Tous les enfants, à fort peu d’exceptions près, sont plus ou moins étourdis. Édouard le fut pendant quelque temps plus que tous les autres. À quoi cela tenait-il ? Je ne sais, sinon que les enfants ont comme cela parfois des sortes de crises qui s’emparent d’eux ou des manies dont ils s’emparent, et qu’ils défendent plus ou moins de temps, avec plus ou moins de ténacité et de vaillance, contre les remontrances et les punitions, les désagréments et les accidents que ces manies ou ces défauts leur procurent. Voici quelques-unes des mésaventures d’’Édouard à ce propos. Les conséquences des étourderies sont en général comiques plutôt que terribles. — Pas toujours, cependant.

Je ne vous parlerai ni des bosses à la tête, ni des culbutes sur la glace, ni des encriers renversés, ni des mouchoirs perdus, ni des objets cassés ou endommagés ; ces détails sont ordinaires. Cependant il faut dire que les parents d’Édouard, tenant avec raison à leur mobilier, avaient établi, comme frein à cette fureur dévastatrice, que toutes les fois qu’un dégât sérieux aurait été commis, cela emporterait de plein droit la suppression de la pièce de 50 centimes qui était allouée par semaine à Édouard. Il y eut des mois malheureux, où le budget de notre écolier resta complétement nul. En revanche, l’article dépenses du budget de sa maman se grossissait de réparations ou d’achats. C’était donc bien juste. Encore la pièce de 50 centimes n’y suffisait-elle certainement pas.

Mariette avait assez à faire sans les commissions. La maman ne sortait pas tous les jours ; on préférait prendre les provisions de ménage chez un épicier qui demeurait loin, mais dont les prix étaient plus avantageux et les denrées de meilleure qualité. Édouard passait devant ce magasin tous les jours en revenant du collége. De toutes ces circonstances, il résultait qu’Édouard était souvent chargé de commissions, dont il s’acquittait rarement bien, prenant une chose pour une autre ou parfois oubliant le tout.
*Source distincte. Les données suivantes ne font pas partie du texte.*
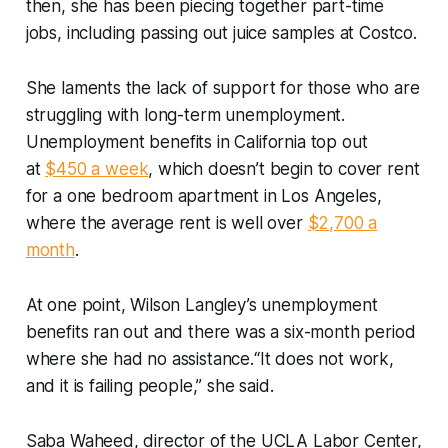
then, she has been piecing together part-time
jobs, including passing out juice samples at Costco.
She laments the lack of support for those who are
struggling with long-term unemployment.
Unemployment benefits in California top out
at
$450 a week
, which doesn’t begin to cover rent
for a one bedroom apartment in Los Angeles,
where the average rent is well over
$2,700 a
month
.
At one point, Wilson Langley’s unemployment
benefits ran out and there was a six-month period
where she had no assistance.“It does not work,
and it is failing people,” she said.
Saba Waheed, director of the UCLA Labor Center,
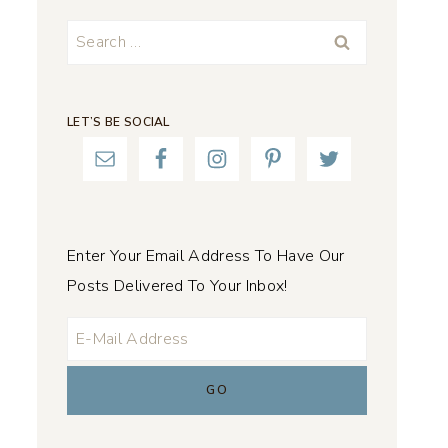
Search
for:
LET’S BE SOCIAL
Enter Your Email Address To Have Our
Posts Delivered To Your Inbox!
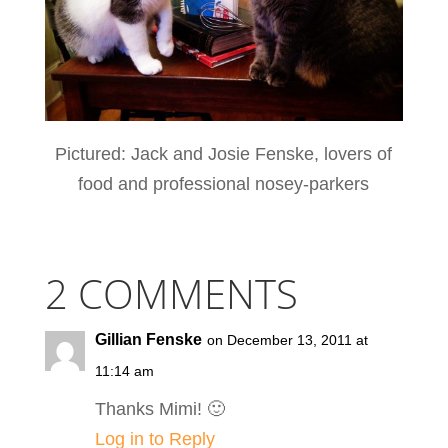
Pictured: Jack and Josie Fenske, lovers of
food and professional nosey-parkers
2 COMMENTS
Gillian Fenske
on December 13, 2011 at
11:14 am
Thanks Mimi! 🙂
Log in to Reply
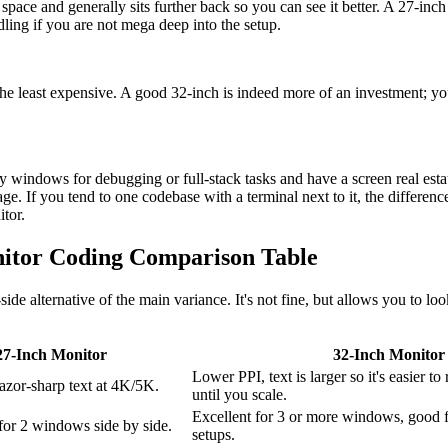
pace and generally sits further back so you can see it better. A 27-inch 
ling if you are not mega deep into the setup.
he least expensive. A good 32-inch is indeed more of an investment; yo
 windows for debugging or full-stack tasks and have a screen real estat
ge. If you tend to one codebase with a terminal next to it, the differenc
tor.
Monitor Coding Comparison Table
side alternative of the main variance. It's not fine, but allows you to lo
27-Inch Monitor
32-Inch Monitor
Lower PPI, text is larger so it's easier to
azor-sharp text at 4K/5K.
until you scale.
Excellent for 3 or more windows, good 
for 2 windows side by side.
setups.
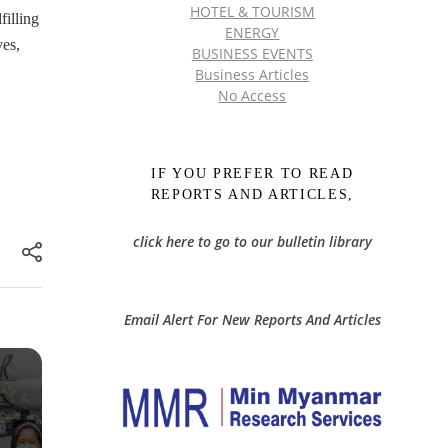
HOTEL & TOURISM
filling
ENERGY
ves,
BUSINESS EVENTS
Business Articles
No Access
IF YOU PREFER TO READ
REPORTS AND ARTICLES,
click here to go to our bulletin library
Email Alert For New Reports And Articles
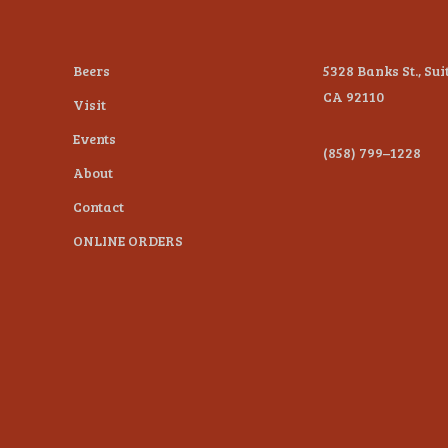
Beers
5328 Banks St., Sui
CA 92110
Visit
Events
(858) 799–1228
About
Contact
ONLINE ORDERS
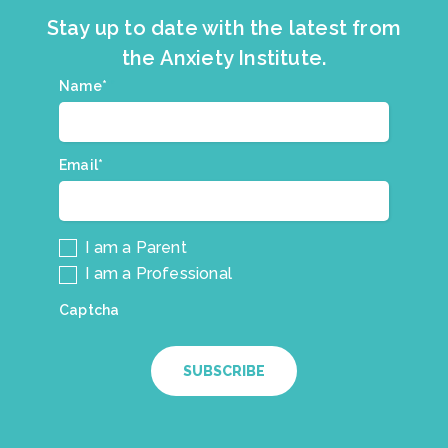
Stay up to date with the latest from
the Anxiety Institute.
Join
Name*
*
our
mailing
list.
Email*
*
I am a Parent
I am a Professional
Captcha
SUBSCRIBE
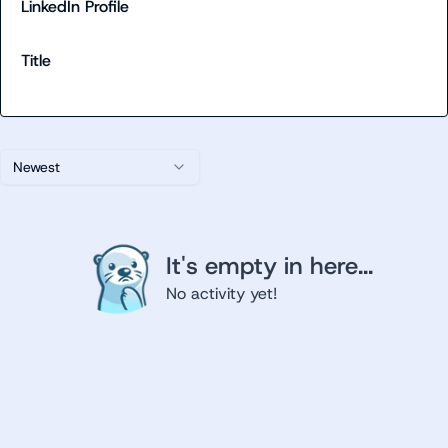
LinkedIn Profile
Title
Newest
It's empty in here...
No activity yet!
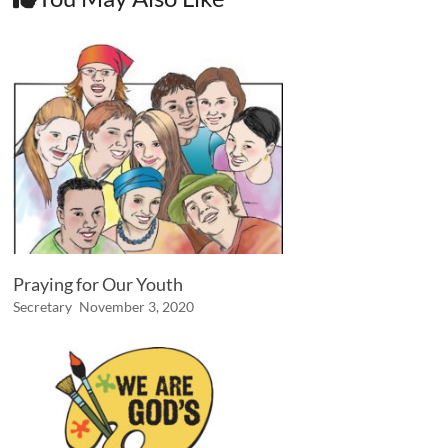
Praying for Our Youth
Secretary
November 3, 2020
Par exemple un jour qu’on attendait pour le déjeuner une boite de sardines, Édouard entre et pose sur la table un flacon de cornichons.

« Comment, Édouard ! s’écrie la maman.

— Tu ne m’avais pas demandé des cornichons ?

— Pas du tout ; des sardines.

— Ah ! bien, j’ai entendu…

— Ça rime si bien ! dit Adrienne.

— C’est ce qui s’appelle n’être bon à rien, » dit le papa qui aimait les sardines et avait l’habitude d’en manger à son déjeuner.

Il ajouta :

« Eh bien ! qu’on serve à cet intelligent garçon un cornichon à manger avec son pain. Il apprendra peut-être par cette expérience à distinguer les végétaux des poissons.

— Se tromper n’est pas un crime, objecta Édouard très-piqué.